● **Task**:
From the entries below, return only the lines starting at the one that contains "There are no" and ending at the one that contains "Stroud National Bank Assessment Area", exactly as they stand.

Entries taken from a collection:
○ ○ ○ ○ ○

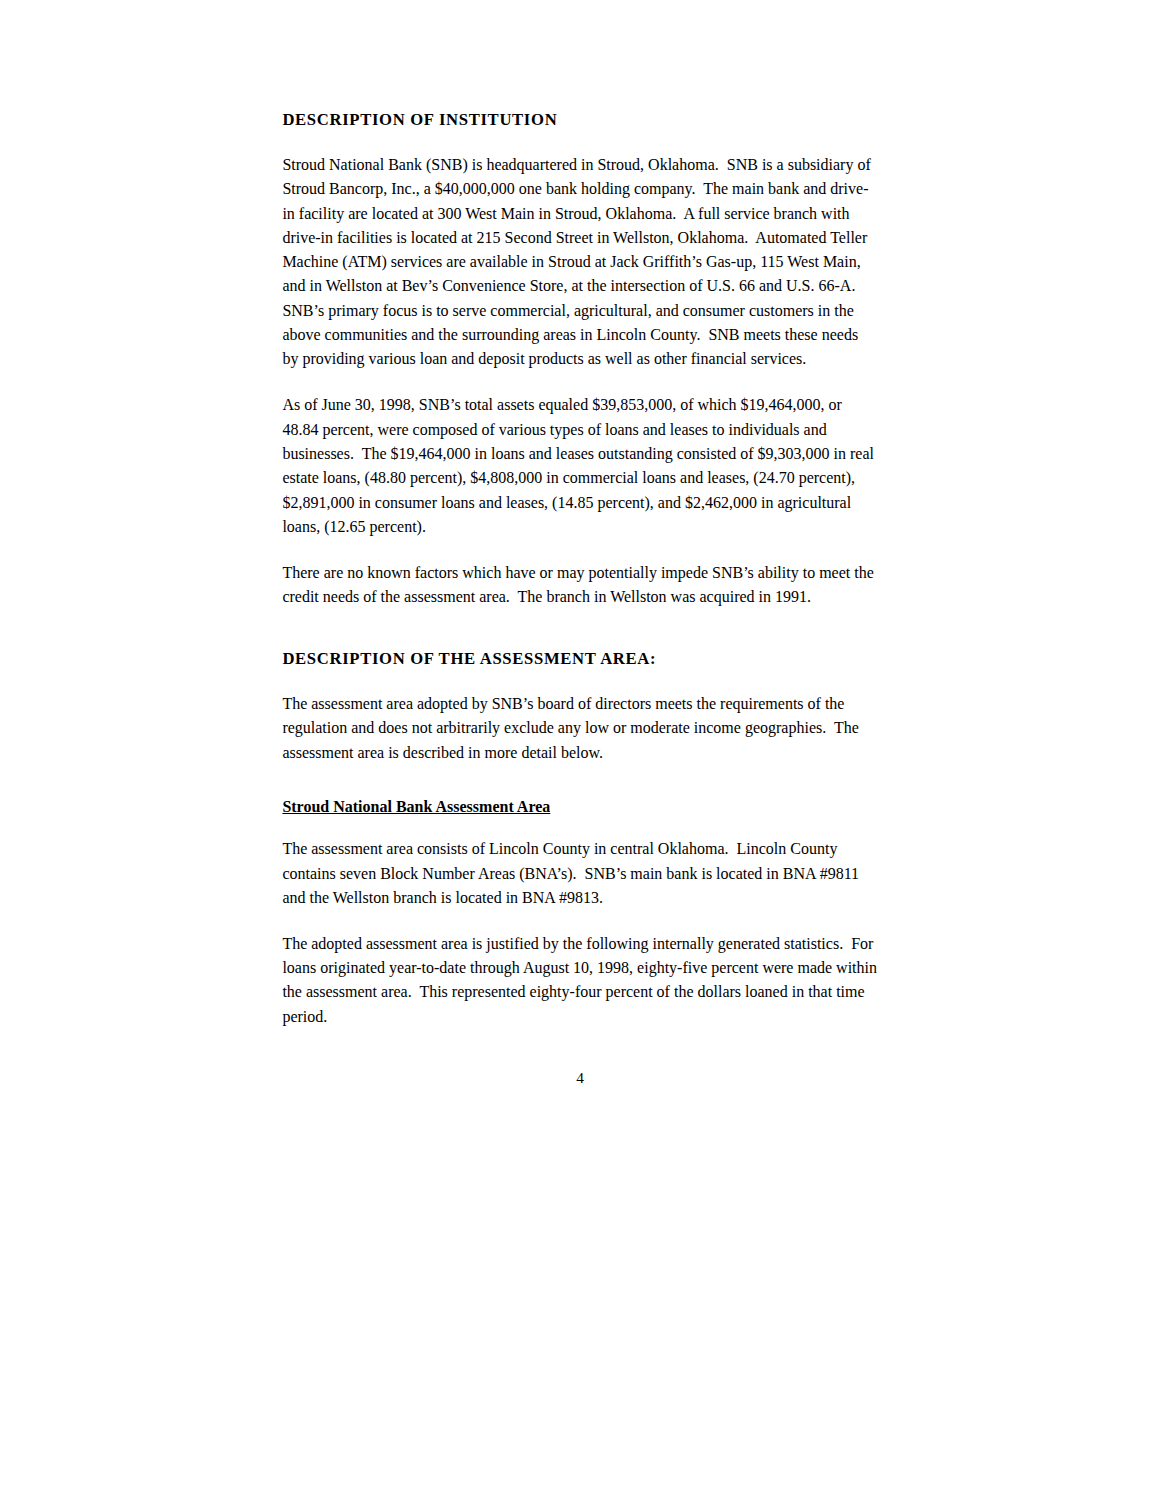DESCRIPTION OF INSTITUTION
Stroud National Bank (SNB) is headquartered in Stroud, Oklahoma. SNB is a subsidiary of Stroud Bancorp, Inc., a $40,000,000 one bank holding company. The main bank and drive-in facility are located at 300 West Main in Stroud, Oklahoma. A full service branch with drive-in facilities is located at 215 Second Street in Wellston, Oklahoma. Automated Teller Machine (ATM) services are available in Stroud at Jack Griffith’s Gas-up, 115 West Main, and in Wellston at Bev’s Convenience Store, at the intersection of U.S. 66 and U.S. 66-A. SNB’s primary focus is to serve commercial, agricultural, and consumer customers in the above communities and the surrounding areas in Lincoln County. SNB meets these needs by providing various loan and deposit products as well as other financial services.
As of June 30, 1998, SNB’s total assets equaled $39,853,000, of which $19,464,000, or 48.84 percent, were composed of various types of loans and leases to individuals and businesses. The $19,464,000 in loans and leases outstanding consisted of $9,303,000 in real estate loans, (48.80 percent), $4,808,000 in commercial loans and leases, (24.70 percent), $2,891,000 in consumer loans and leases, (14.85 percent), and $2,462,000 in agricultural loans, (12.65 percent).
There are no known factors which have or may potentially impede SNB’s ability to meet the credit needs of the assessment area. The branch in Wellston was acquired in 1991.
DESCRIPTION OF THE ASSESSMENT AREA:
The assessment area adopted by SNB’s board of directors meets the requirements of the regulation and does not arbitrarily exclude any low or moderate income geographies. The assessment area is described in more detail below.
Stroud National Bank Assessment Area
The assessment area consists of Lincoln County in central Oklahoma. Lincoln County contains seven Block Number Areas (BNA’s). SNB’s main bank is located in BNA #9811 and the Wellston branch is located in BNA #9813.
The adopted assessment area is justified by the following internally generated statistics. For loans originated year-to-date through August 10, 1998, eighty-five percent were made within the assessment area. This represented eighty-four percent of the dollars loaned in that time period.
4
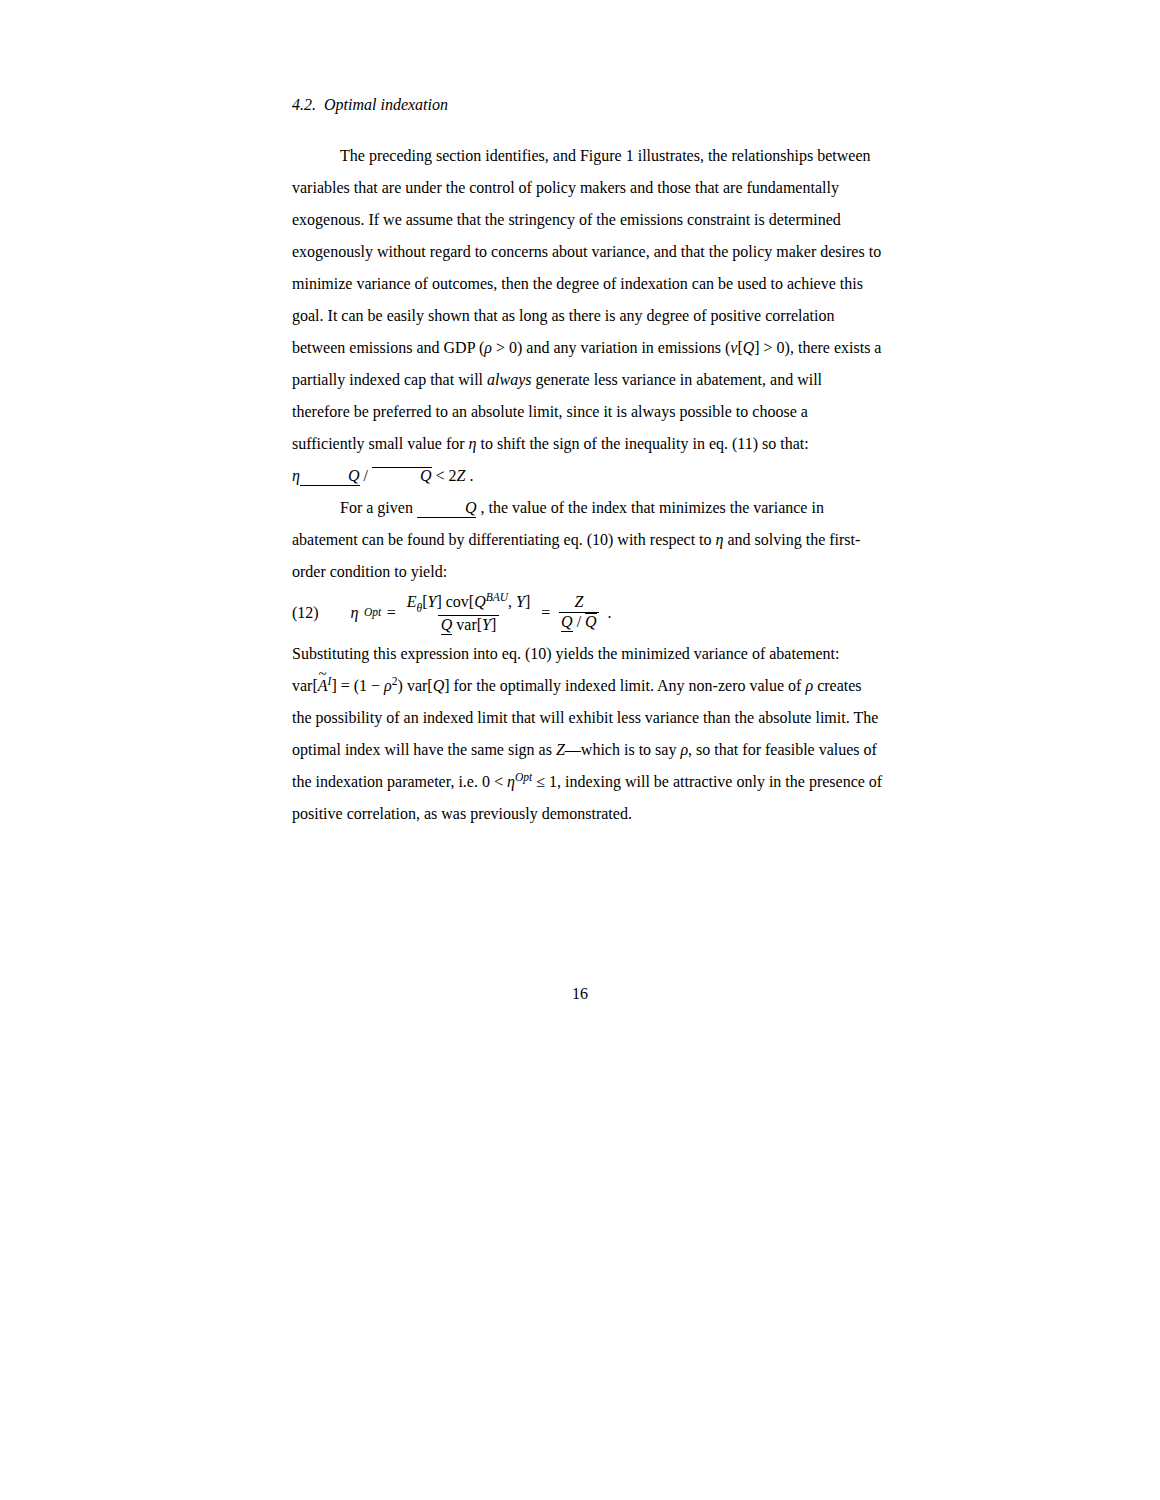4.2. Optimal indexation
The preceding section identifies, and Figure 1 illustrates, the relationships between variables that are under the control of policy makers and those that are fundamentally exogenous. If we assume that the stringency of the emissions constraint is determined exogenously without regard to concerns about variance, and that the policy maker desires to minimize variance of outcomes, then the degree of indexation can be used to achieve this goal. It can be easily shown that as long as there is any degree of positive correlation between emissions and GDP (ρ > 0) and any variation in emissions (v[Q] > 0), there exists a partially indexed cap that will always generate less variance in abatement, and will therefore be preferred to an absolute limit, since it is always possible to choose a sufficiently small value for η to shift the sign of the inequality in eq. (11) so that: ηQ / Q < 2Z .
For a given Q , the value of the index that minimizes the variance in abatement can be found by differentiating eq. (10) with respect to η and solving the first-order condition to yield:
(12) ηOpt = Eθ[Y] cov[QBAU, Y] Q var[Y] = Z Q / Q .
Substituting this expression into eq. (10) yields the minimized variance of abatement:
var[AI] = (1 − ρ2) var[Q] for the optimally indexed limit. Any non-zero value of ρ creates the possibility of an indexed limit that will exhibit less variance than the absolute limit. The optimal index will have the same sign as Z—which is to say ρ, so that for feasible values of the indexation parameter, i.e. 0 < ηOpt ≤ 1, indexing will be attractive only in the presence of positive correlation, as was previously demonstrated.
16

○ ○ ○ ○ ○

● **Exercise result**:
There are no known factors which have or may potentially impede SNB’s ability to meet the credit needs of the assessment area. The branch in Wellston was acquired in 1991.
DESCRIPTION OF THE ASSESSMENT AREA:
The assessment area adopted by SNB’s board of directors meets the requirements of the regulation and does not arbitrarily exclude any low or moderate income geographies. The assessment area is described in more detail below.
Stroud National Bank Assessment Area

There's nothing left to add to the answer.